Ray shot us both a searing look. If he’d his gun, he would’ve shot us without hesitation. “It doesn’t matter what you try to show me. I’m not buying it. You’ve been goofy for years, Hannon, but monsters don’t exist and I’m not joining your cult.”
I narrowed my eyes, letting them spark deeply. “I know you believe it deep down, Ray, you know why? Because I can smell it.” I took in a deep breath to accentuate my point. “You’re just being stubborn and making this excruciatingly hard on all of us.” I sighed. “Unfortunately I don’t have the time for hard. If you can believe it, I actually don’t want to kill you. I really don’t. You’re all kinds of painful, but I believe you deserve to live. The pledge I took to protect when I joined the police force was sincere. But time is running out. My conditions for not killing you are as follows—and they’re nonnegotiable.” He glared at me, but remained quiet. “One: you will swear a Blood Oath of fealty to our Pack. This binds you to us. If you betray the oath, you die. Once you do this, you become an Essential to our Pack—you bring value by your position on the force and we protect you. It’s a fair trade. Two: you take a voluntary year hiatus to assimilate to our ways, starting immediately. Your excuse will be stress related, and everyone will buy it. After a year in the north woods recuperating in peace, you’ll be good as new and no one will be the wiser.”
Rage vibrated off of Ray in short, angry waves. “I don’t care what you say. I’m not swearing some kind of ritual oath to anyone. You and your little cult of misfits can—”
I reached over and yanked his gag back up quicker than he could track. It shocked him into silence.
He was such a thorn in my ass.
“Looks like he’s not willing to compromise, then,” Danny said. “Though, it was a rather sweet deal if you bothered to ask me. I would’ve agreed to it in a heartbeat.”
Ray started to struggle and, in a moment of weakness, I considered killing him. It would be so much easier. But unfortunately easy had never been my style. “Dammit, Ray, why are you such a stubborn idiot!” I shot off my seat and kicked my folding chair. The wall exploded and the chair clattered to the ground in pieces, accompanied by a snowfall of white dust.
“Listen, Jess.” Danny stood in front of me. “You can’t beat yourself up about this.” He placed his hands carefully on my shoulders, glancing at me quickly before averting his eyes. My status was above his and prolonged eye contact in a stressful situation was hard. “I can see the mortality decisions are going to bloody tear you apart, because you’re still seeing the world as a human does. But I can assure you this bloke isn’t worth your frustration.” He gestured idly at Ray, who’d shut up and stopped moving after my tirade. “We’ve much more important things on the agenda tonight, like setting out to find your man.” Danny was joining me as a Selective on this trip, which basically meant he was my muscle-for-hire, along with my twin brother, Tyler. “Dusk will be here shortly. I know you haven’t had much experience killing yet, so I’ll be happy to finish this up for you. It can be over and done with in a jiffy.”

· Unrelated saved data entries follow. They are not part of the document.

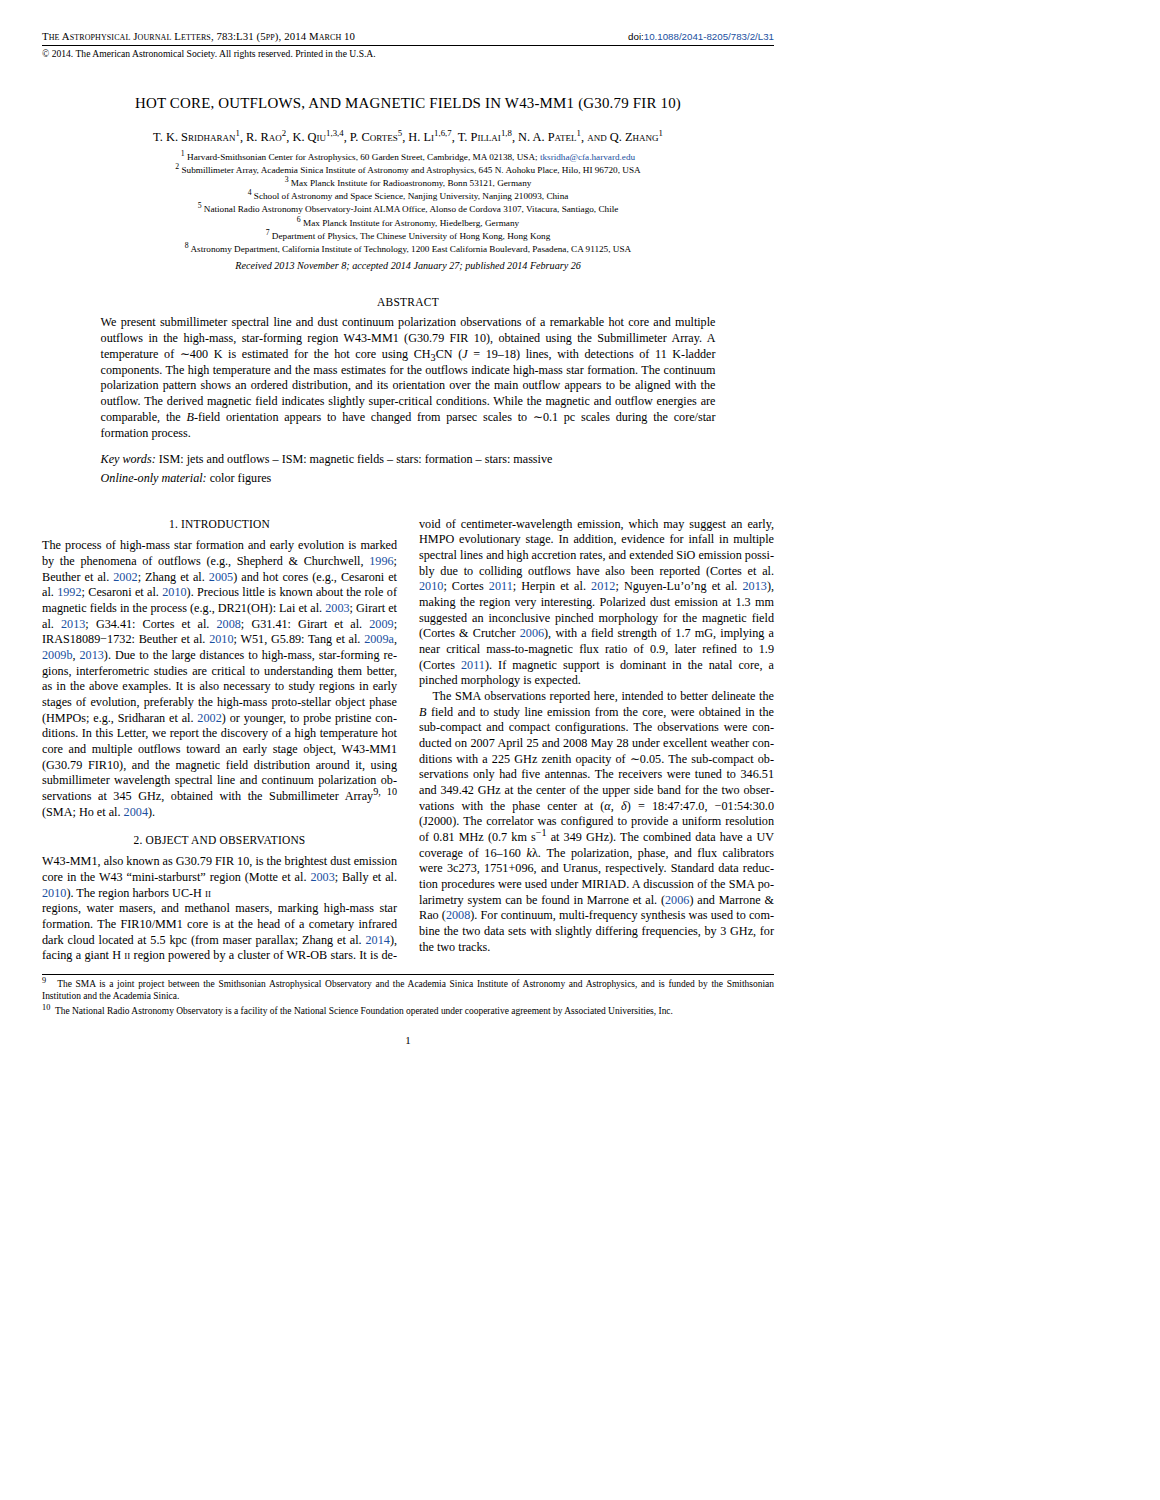The Astrophysical Journal Letters, 783:L31 (5pp), 2014 March 10
doi:10.1088/2041-8205/783/2/L31
© 2014. The American Astronomical Society. All rights reserved. Printed in the U.S.A.
HOT CORE, OUTFLOWS, AND MAGNETIC FIELDS IN W43-MM1 (G30.79 FIR 10)
T. K. Sridharan1, R. Rao2, K. Qiu1,3,4, P. Cortes5, H. Li1,6,7, T. Pillai1,8, N. A. Patel1, and Q. Zhang1
1 Harvard-Smithsonian Center for Astrophysics, 60 Garden Street, Cambridge, MA 02138, USA; tksridha@cfa.harvard.edu
2 Submillimeter Array, Academia Sinica Institute of Astronomy and Astrophysics, 645 N. Aohoku Place, Hilo, HI 96720, USA
3 Max Planck Institute for Radioastronomy, Bonn 53121, Germany
4 School of Astronomy and Space Science, Nanjing University, Nanjing 210093, China
5 National Radio Astronomy Observatory-Joint ALMA Office, Alonso de Cordova 3107, Vitacura, Santiago, Chile
6 Max Planck Institute for Astronomy, Hiedelberg, Germany
7 Department of Physics, The Chinese University of Hong Kong, Hong Kong
8 Astronomy Department, California Institute of Technology, 1200 East California Boulevard, Pasadena, CA 91125, USA
Received 2013 November 8; accepted 2014 January 27; published 2014 February 26
ABSTRACT
We present submillimeter spectral line and dust continuum polarization observations of a remarkable hot core and multiple outflows in the high-mass, star-forming region W43-MM1 (G30.79 FIR 10), obtained using the Submillimeter Array. A temperature of ∼400 K is estimated for the hot core using CH3CN (J = 19–18) lines, with detections of 11 K-ladder components. The high temperature and the mass estimates for the outflows indicate high-mass star formation. The continuum polarization pattern shows an ordered distribution, and its orientation over the main outflow appears to be aligned with the outflow. The derived magnetic field indicates slightly super-critical conditions. While the magnetic and outflow energies are comparable, the B-field orientation appears to have changed from parsec scales to ∼0.1 pc scales during the core/star formation process.
Key words: ISM: jets and outflows – ISM: magnetic fields – stars: formation – stars: massive
Online-only material: color figures
1. INTRODUCTION
The process of high-mass star formation and early evolution is marked by the phenomena of outflows (e.g., Shepherd & Churchwell, 1996; Beuther et al. 2002; Zhang et al. 2005) and hot cores (e.g., Cesaroni et al. 1992; Cesaroni et al. 2010). Precious little is known about the role of magnetic fields in the process (e.g., DR21(OH): Lai et al. 2003; Girart et al. 2013; G34.41: Cortes et al. 2008; G31.41: Girart et al. 2009; IRAS18089−1732: Beuther et al. 2010; W51, G5.89: Tang et al. 2009a, 2009b, 2013). Due to the large distances to high-mass, star-forming regions, interferometric studies are critical to understanding them better, as in the above examples. It is also necessary to study regions in early stages of evolution, preferably the high-mass proto-stellar object phase (HMPOs; e.g., Sridharan et al. 2002) or younger, to probe pristine conditions. In this Letter, we report the discovery of a high temperature hot core and multiple outflows toward an early stage object, W43-MM1 (G30.79 FIR10), and the magnetic field distribution around it, using submillimeter wavelength spectral line and continuum polarization observations at 345 GHz, obtained with the Submillimeter Array9, 10 (SMA; Ho et al. 2004).
2. OBJECT AND OBSERVATIONS
W43-MM1, also known as G30.79 FIR 10, is the brightest dust emission core in the W43 “mini-starburst” region (Motte et al. 2003; Bally et al. 2010). The region harbors UC-H ii
regions, water masers, and methanol masers, marking high-mass star formation. The FIR10/MM1 core is at the head of a cometary infrared dark cloud located at 5.5 kpc (from maser parallax; Zhang et al. 2014), facing a giant H ii region powered by a cluster of WR-OB stars. It is devoid of centimeter-wavelength emission, which may suggest an early, HMPO evolutionary stage. In addition, evidence for infall in multiple spectral lines and high accretion rates, and extended SiO emission possibly due to colliding outflows have also been reported (Cortes et al. 2010; Cortes 2011; Herpin et al. 2012; Nguyen-Lu’o’ng et al. 2013), making the region very interesting. Polarized dust emission at 1.3 mm suggested an inconclusive pinched morphology for the magnetic field (Cortes & Crutcher 2006), with a field strength of 1.7 mG, implying a near critical mass-to-magnetic flux ratio of 0.9, later refined to 1.9 (Cortes 2011). If magnetic support is dominant in the natal core, a pinched morphology is expected.
The SMA observations reported here, intended to better delineate the B field and to study line emission from the core, were obtained in the sub-compact and compact configurations. The observations were conducted on 2007 April 25 and 2008 May 28 under excellent weather conditions with a 225 GHz zenith opacity of ∼0.05. The sub-compact observations only had five antennas. The receivers were tuned to 346.51 and 349.42 GHz at the center of the upper side band for the two observations with the phase center at (α, δ) = 18:47:47.0, −01:54:30.0 (J2000). The correlator was configured to provide a uniform resolution of 0.81 MHz (0.7 km s−1 at 349 GHz). The combined data have a UV coverage of 16–160 kλ. The polarization, phase, and flux calibrators were 3c273, 1751+096, and Uranus, respectively. Standard data reduction procedures were used under MIRIAD. A discussion of the SMA polarimetry system can be found in Marrone et al. (2006) and Marrone & Rao (2008). For continuum, multi-frequency synthesis was used to combine the two data sets with slightly differing frequencies, by 3 GHz, for the two tracks.
9 The SMA is a joint project between the Smithsonian Astrophysical Observatory and the Academia Sinica Institute of Astronomy and Astrophysics, and is funded by the Smithsonian Institution and the Academia Sinica.
10 The National Radio Astronomy Observatory is a facility of the National Science Foundation operated under cooperative agreement by Associated Universities, Inc.
1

“Yet” was the operative word in that sentence. Killing innocent people shouldn’t be a snap. Just because I was a wolf now was no excuse. I’d spent twenty-six-years as a human. I couldn’t kill the bastard that easily.
He was going to have to work for it.
I sighed. “We’re not killing him, Danny.”
“Come again?” He cocked his head in question.
“He lives. For now.”
I glanced down at Ray, and his eyes narrowed, sensing a trick.
This was the point where he was hoping to gloat while I admitted this was just a weird cult after all. But unfortunately for him there was no Kool-Aid to dispense. This was the real deal. “That’s right, Ray.” I exhaled a long, tired breath. “You’re going to live to see another day. You’re a complete fool, but I guess you’re my fool now.”
“Um, Jessica?” Danny asked. “I don’t think your father is going to be quite as willing to let him—”
“It’s already settled. If I couldn’t convince Ray to swallow the quiet pill and swear a Blood Oath, I had to take ownership of him. If he stays here without me, he dies. Nobody in Pack is willing to babysit him.” I could’ve asked Marcy or Nick to do it, but it was too risky. If Ray somehow escaped and exposed us, they would end up paying for it with their lives. “I’m choosing to decide his fate. He’s mine.”
Danny’s face showed his confusion as he tried in vain to process my foolish ways. “Yours?”
“He’s coming with us,” I assured him.
“You must be joking.” Danny laughed, his face incredulous. “Surely we’ll be trekking where no human can follow. He’s bound to end up killed or worse. Not that there’s actually anything worse than dead, but it could definitely hurt more.”
I shrugged. “Then he’ll die. But I’m not killing him right here in cold blood.”